(Skeletal landmark data)
----------

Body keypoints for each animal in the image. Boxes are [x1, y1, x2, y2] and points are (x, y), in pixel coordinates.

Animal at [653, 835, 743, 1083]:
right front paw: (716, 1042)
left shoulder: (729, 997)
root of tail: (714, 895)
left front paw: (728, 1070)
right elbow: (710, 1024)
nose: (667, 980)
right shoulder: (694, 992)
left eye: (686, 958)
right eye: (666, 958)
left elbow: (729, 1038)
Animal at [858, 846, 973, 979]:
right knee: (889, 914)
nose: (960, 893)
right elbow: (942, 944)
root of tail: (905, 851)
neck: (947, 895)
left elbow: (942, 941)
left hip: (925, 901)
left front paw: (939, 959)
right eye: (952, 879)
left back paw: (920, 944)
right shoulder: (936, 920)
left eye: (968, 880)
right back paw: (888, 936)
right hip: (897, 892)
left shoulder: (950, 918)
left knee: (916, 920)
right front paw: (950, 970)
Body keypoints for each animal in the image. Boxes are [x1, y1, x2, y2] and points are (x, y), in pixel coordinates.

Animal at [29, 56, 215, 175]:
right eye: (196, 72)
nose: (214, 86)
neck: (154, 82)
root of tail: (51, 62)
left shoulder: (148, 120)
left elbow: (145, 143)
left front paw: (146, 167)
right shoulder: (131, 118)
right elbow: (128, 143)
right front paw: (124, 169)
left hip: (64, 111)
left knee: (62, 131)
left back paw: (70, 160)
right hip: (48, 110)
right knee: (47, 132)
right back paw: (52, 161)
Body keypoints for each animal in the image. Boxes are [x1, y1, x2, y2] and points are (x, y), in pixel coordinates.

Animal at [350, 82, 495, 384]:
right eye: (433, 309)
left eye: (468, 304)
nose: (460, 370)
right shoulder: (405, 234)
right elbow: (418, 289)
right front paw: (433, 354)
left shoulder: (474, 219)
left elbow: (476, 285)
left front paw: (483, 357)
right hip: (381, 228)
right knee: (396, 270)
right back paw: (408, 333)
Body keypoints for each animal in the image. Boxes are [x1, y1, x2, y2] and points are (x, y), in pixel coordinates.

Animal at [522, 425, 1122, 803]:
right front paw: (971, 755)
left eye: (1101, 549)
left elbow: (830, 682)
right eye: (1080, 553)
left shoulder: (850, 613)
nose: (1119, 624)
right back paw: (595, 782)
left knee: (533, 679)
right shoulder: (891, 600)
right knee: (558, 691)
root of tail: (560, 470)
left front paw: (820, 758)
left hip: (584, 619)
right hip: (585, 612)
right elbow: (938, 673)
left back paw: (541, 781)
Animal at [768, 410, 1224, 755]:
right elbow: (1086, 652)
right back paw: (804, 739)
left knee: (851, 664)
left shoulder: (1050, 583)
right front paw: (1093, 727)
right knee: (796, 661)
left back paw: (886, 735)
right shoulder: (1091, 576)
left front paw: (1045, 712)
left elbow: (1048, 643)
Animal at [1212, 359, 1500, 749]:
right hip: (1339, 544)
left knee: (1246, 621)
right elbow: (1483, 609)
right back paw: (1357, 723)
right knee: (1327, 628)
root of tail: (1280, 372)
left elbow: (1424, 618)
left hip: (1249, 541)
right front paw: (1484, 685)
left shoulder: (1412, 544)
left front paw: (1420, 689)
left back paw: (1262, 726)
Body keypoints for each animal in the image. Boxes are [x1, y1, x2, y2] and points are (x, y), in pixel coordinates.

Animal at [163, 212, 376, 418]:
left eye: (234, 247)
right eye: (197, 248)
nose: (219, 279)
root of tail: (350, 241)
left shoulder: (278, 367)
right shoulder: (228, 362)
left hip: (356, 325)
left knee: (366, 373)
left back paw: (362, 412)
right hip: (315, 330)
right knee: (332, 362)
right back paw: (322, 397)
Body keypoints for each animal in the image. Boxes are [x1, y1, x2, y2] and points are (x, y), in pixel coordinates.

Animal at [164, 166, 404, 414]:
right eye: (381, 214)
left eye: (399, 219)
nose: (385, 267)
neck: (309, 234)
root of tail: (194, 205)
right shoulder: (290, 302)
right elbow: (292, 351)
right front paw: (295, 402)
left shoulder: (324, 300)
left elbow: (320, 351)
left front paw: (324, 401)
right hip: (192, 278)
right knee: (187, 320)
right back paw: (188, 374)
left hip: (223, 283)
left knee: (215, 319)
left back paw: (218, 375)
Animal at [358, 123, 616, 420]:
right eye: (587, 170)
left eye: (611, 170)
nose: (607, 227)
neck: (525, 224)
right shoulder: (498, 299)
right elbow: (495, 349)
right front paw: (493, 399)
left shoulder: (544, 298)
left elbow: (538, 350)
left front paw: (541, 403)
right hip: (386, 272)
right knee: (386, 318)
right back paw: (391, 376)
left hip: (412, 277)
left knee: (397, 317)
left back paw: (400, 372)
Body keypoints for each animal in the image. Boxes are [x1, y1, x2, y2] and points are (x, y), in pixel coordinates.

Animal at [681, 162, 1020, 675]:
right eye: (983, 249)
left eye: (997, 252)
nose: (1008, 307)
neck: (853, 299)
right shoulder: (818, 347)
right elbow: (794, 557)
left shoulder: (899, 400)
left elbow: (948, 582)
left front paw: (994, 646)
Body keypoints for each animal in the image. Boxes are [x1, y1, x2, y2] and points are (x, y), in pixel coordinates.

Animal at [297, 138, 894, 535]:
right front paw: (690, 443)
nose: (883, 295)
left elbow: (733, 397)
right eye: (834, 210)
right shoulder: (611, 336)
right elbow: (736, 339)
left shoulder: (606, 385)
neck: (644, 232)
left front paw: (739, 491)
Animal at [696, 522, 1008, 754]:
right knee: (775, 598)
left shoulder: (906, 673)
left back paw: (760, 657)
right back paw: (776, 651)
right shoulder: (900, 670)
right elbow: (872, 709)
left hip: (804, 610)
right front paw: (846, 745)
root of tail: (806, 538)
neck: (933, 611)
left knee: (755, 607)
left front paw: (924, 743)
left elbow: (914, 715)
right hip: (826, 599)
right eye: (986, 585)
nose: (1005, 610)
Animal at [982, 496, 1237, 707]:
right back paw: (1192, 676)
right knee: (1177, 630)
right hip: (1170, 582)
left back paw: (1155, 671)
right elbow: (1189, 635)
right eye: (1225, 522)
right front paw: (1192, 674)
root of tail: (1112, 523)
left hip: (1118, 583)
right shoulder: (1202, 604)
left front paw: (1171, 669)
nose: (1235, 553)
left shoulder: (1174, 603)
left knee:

----------

* ABOUT THIS TASK
Report the count of lines in the entries that contain "nose". Nothing else should be given.

* RESPONSE TO THE TASK
12